I cyberbulli, operando singolarmente o in gruppo, perseguitano le vittime per lunghi periodi, sia con attacchi diretti, sia diffondendo informazioni o contenuti personali compromettenti sui social network.
L’utilizzo corretto degli strumenti digitali richiede lo sviluppo di una saggezza virtuale, che si manifesta nella capacità di servirsi di questi mezzi con intelligenza, consapevolezza e responsabilità.
In particolare, ciò implica rispettare gli altri utenti ed essere empatici nei loro confronti, nonostante la distanza fisica: dietro uno schermo vi sono persone reali, con storie di vita e sentimenti.
È inoltre essenziale saper discernere criticamente le informazioni, evitando di credere alle cosiddette fake news, tendenziose e infondate; resistere all’influenza acritica dei modelli mediatici (influencer, cantanti,
VIP veri o presunti…); gestire coscientemente la condivisione della propria vita privata.
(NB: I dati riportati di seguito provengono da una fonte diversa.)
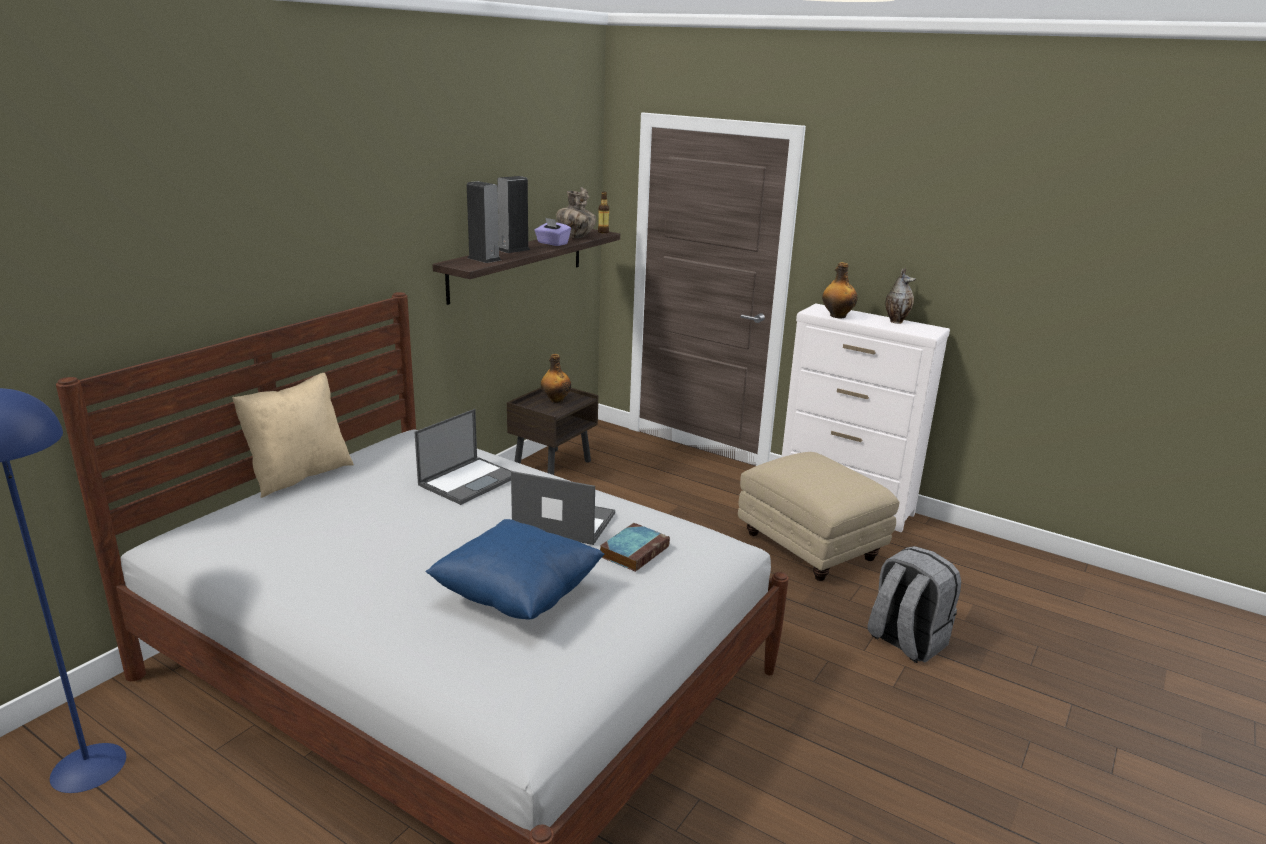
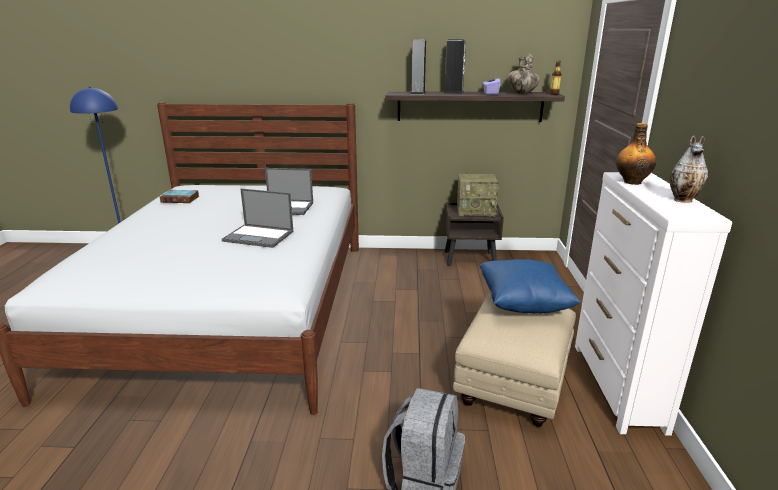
camera: 60 degrees right, 0 degrees up
beige pillow [232,373,354,498] -> none
blue pillow [426,519,605,620] -> blue pillow moved to [480,259,581,313]
laptop [511,471,615,545] -> laptop turned 120 degrees clockwise [222,189,293,248]
bottle [541,354,571,403] -> radio [457,174,499,217]
book [600,523,670,572] -> book moved to [160,190,200,203]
Le strategie per arginare il bullismo in ogni sua forma comprendono la prevenzione (educazione al rispetto, sviluppo di competenze etiche digitali), il supporto alle vittime (assistenza psicologica), i percorsi
rieducativi per i bulli (recupero cognitivo e comportamentale, educazione socioemotiva), la peer education (affiancamento di studenti-mentori che promuovono modelli di comportamento positivi) e la collaborazione
interistituzionale (sinergia tra famiglia, scuola e servizi sociali per un approccio sistemico al problema).
In Italia, la
Legge 71/2017
ha affrontato il fenomeno con un approccio innovativo che pone l’accento sulle finalità preventive e rieducative, piuttosto che sugli aspetti punitivi. Al tempo stesso essa indica con
chiarezza la responsabilità dei diversi attori coinvolti: minori, famiglie, istituti scolastici e servizi sociali.
Parallelamente, sempre per contrastare le aggressioni in Rete, papa Francesco ha istituito nel 2019
l’International Cyberbullying Observatory
(ICO), in collaborazione con le associazioni Scholas (fondazione
pontificia che promuove il diritto all’istruzione nel mondo) e Carolina (che prende il nome da una vittima di cyberbullismo, Carolina Picchio).